___ Given records ___

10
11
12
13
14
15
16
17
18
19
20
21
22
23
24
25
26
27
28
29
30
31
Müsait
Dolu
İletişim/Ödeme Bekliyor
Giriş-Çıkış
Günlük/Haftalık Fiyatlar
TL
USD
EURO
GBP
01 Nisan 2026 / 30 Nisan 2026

___

Directions for this task: Write every record above out again exactly as it stands.

Finished task:
10
11
12
13
14
15
16
17
18
19
20
21
22
23
24
25
26
27
28
29
30
31
Müsait
Dolu
İletişim/Ödeme Bekliyor
Giriş-Çıkış
Günlük/Haftalık Fiyatlar
TL
USD
EURO
GBP
01 Nisan 2026 / 30 Nisan 2026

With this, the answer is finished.